Nancy Drew has a lot of characters who are fairly shallow so far, but clearly all have secrets that will come out down the line. Nancy provides a voiceover but it’s really more of a running commentary of her thoughts interjected throughout the show. Her fellow teen workers at the diner seem innocuous–and even jump in to help Nancy investigate the mystery–but they all have something to hide.

Ned Nickerson (Tunji Kasim) is Nancy’s love interest who wants to be closer to her even though she is keeping him at arm’s length. When she finds out he has a criminal past, she is initially cold, then accepting, but then right back to cold when she finds out he has a connection to the victim from the diner. Nancy’s father (a still baby-faced Scott Wolf) is also distrustful of Ned and warns Nancy away from him. This has mixed results, since Nancy has a strained relationship with her workhorse father, who has failed to connect with her after her mother’s death. Their relationship only gets worse when Nancy finds out her father is dating the detective (Alvina August) who tried to defend her at the diner.

There are three other employees at the diner and thus three other suspects: Bess Marvin (Maddison Jaizani) is a rich city girl who appears to have stolen the ring off the victim. Georgia Fan (Leah Lewis) is a high school rival of Nancy’s who appears to be having an affair with the victim’s husband (Riley Smith), who may have had her murdered. Ace (Alex Saxon) is a dishwasher who appears to be a snitch passing information to the local police chief (Adam Beach), who despises Nancy for sticking her nose where it doesn’t belong. All of these threads lead to a powder keg that will probably explode by the season finale, but for now they are mysteries for Nancy to figure out.

There’s definitely a lot of plot to fill up a season; hopefully this show will favor the supernatural mystery over the teen drama but, given that it’s on the CW, I suspect it will favor the melodrama.

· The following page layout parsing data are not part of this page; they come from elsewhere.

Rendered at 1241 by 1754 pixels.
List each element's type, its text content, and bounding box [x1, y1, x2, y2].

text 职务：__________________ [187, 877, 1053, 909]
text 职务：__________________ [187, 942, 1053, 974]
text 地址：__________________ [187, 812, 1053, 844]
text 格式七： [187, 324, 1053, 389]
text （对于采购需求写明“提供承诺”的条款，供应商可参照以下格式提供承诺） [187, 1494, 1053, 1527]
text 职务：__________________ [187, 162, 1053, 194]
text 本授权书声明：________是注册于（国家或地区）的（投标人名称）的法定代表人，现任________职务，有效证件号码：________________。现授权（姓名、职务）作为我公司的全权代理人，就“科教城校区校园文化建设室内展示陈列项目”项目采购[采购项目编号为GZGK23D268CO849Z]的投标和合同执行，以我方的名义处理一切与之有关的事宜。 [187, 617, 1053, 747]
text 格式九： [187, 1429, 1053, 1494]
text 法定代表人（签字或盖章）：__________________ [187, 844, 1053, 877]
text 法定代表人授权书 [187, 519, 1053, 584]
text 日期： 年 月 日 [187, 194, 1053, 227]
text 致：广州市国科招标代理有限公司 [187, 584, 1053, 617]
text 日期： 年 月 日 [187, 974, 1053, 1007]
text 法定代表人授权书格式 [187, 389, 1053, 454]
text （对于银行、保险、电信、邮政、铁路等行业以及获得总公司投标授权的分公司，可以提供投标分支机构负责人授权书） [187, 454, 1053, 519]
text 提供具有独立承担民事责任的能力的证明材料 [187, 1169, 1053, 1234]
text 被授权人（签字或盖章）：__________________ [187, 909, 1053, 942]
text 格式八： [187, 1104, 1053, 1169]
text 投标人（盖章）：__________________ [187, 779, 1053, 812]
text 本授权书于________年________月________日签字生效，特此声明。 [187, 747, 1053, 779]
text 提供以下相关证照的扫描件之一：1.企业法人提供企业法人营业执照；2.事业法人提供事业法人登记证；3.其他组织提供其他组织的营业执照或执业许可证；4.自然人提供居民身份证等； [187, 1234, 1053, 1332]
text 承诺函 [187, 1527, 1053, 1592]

Interest Level After Pilot: 5: Not my cup of tea but I can see the appeal for others. It is perfectly paired with Riverdale and probably only a matter of time before they cross over. I might check in later but I am admittedly not the target audience.

Kara Gheldof

Kara lives in metro Detroit with her pooch, Ziggy Stardog. She went to school to be a writer but instead she sold out and works for a big corporation downtown; she spends all her money on hard cider and rock concerts.